» **About this exercise**:
Repeat the following entries exactly, excluding pictures.

» **Source material**:
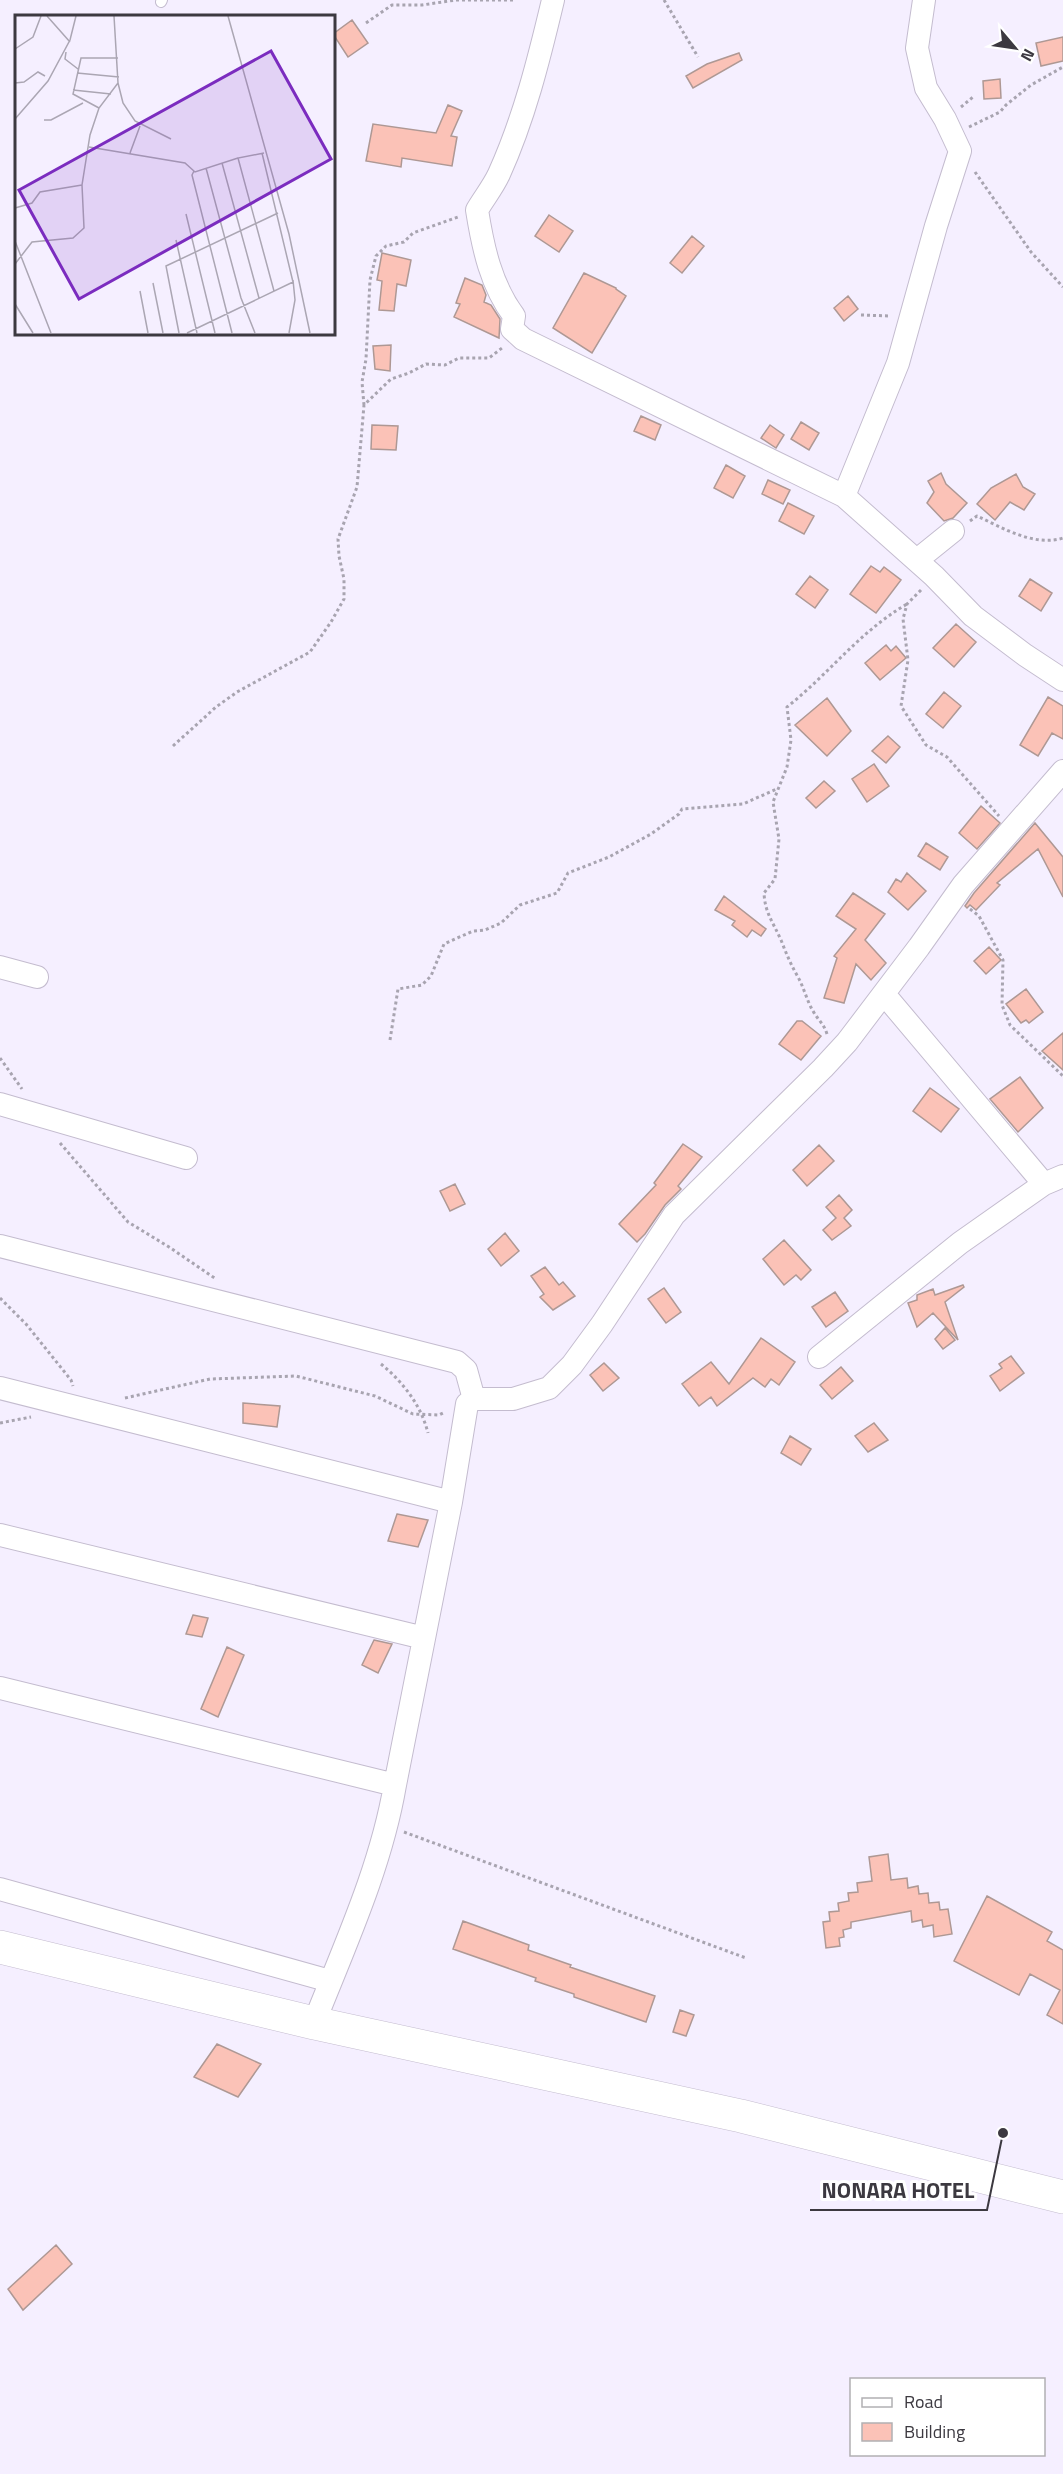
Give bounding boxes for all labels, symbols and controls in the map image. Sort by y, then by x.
inset map [15,15,334,334]
north arrow [985,18,1045,78]
text: N [1015,45,1041,66]
callout: NONARA HOTEL [810,2170,987,2210]
text: NONARA HOTEL [822,2173,975,2207]
legend [850,2378,1045,2456]
text: Road [904,2388,943,2415]
text: Building [904,2418,965,2445]

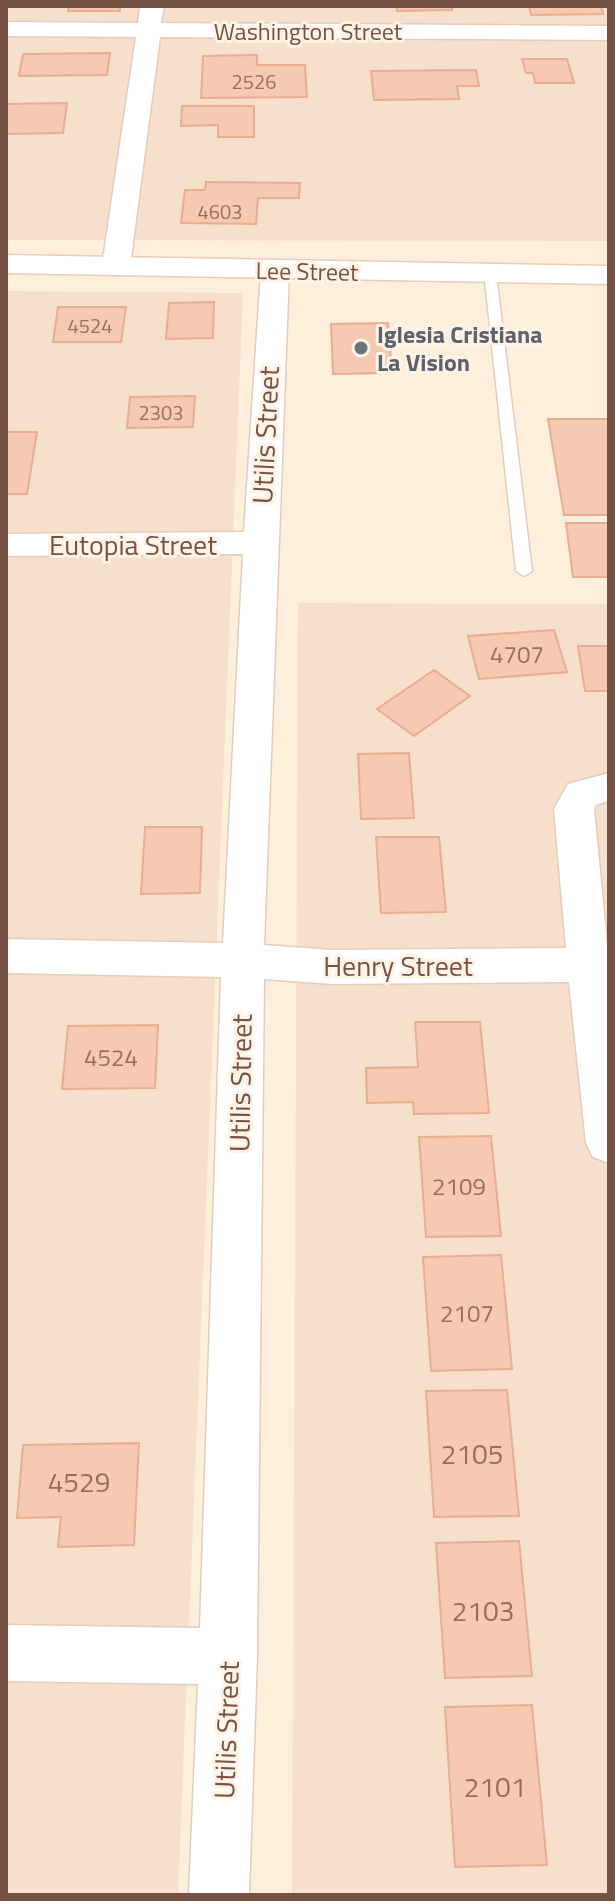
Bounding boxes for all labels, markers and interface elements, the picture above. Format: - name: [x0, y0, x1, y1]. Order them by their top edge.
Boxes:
- street label: Washington Street: [214, 13, 403, 49]
- house number: 2526: [232, 66, 276, 97]
- house number: 4603: [198, 196, 242, 227]
- street label: Lee Street: [255, 252, 359, 290]
- house number: 4524: [68, 310, 112, 341]
- place label: Iglesia Cristiana La Vision: [377, 316, 542, 380]
- marker: Iglesia Cristiana La Vision: [352, 339, 370, 357]
- street label: Utilis Street: [240, 365, 290, 505]
- house number: 2303: [139, 397, 183, 428]
- street label: Eutopia Street: [49, 523, 217, 566]
- house number: 4707: [490, 636, 544, 672]
- street label: Henry Street: [323, 944, 473, 987]
- street label: Utilis Street: [217, 1013, 263, 1152]
- house number: 4524: [84, 1039, 138, 1075]
- house number: 2109: [432, 1168, 486, 1204]
- house number: 2107: [440, 1295, 494, 1331]
- house number: 2105: [441, 1432, 503, 1475]
- house number: 4529: [48, 1460, 110, 1503]
- house number: 2103: [452, 1589, 514, 1632]
- street label: Utilis Street: [202, 1660, 250, 1800]
- house number: 2101: [464, 1765, 526, 1808]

» **Your solution**:
Give bounding boxes for all labels, symbols and controls in the map image. Sort by y, then by x.
inset map [15,15,334,334]
north arrow [985,18,1045,78]
text: N [1015,45,1041,66]
callout: NONARA HOTEL [810,2170,987,2210]
text: NONARA HOTEL [822,2173,975,2207]
legend [850,2378,1045,2456]
text: Road [904,2388,943,2415]
text: Building [904,2418,965,2445]

Bounding boxes for all labels, markers and interface elements, the picture above. Format: - name: [x0, y0, x1, y1]. Order them by their top edge.
Boxes:
- street label: Washington Street: [214, 13, 403, 49]
- house number: 2526: [232, 66, 276, 97]
- house number: 4603: [198, 196, 242, 227]
- street label: Lee Street: [255, 252, 359, 290]
- house number: 4524: [68, 310, 112, 341]
- place label: Iglesia Cristiana La Vision: [377, 316, 542, 380]
- marker: Iglesia Cristiana La Vision: [352, 339, 370, 357]
- street label: Utilis Street: [240, 365, 290, 505]
- house number: 2303: [139, 397, 183, 428]
- street label: Eutopia Street: [49, 523, 217, 566]
- house number: 4707: [490, 636, 544, 672]
- street label: Henry Street: [323, 944, 473, 987]
- street label: Utilis Street: [217, 1013, 263, 1152]
- house number: 4524: [84, 1039, 138, 1075]
- house number: 2109: [432, 1168, 486, 1204]
- house number: 2107: [440, 1295, 494, 1331]
- house number: 2105: [441, 1432, 503, 1475]
- house number: 4529: [48, 1460, 110, 1503]
- house number: 2103: [452, 1589, 514, 1632]
- street label: Utilis Street: [202, 1660, 250, 1800]
- house number: 2101: [464, 1765, 526, 1808]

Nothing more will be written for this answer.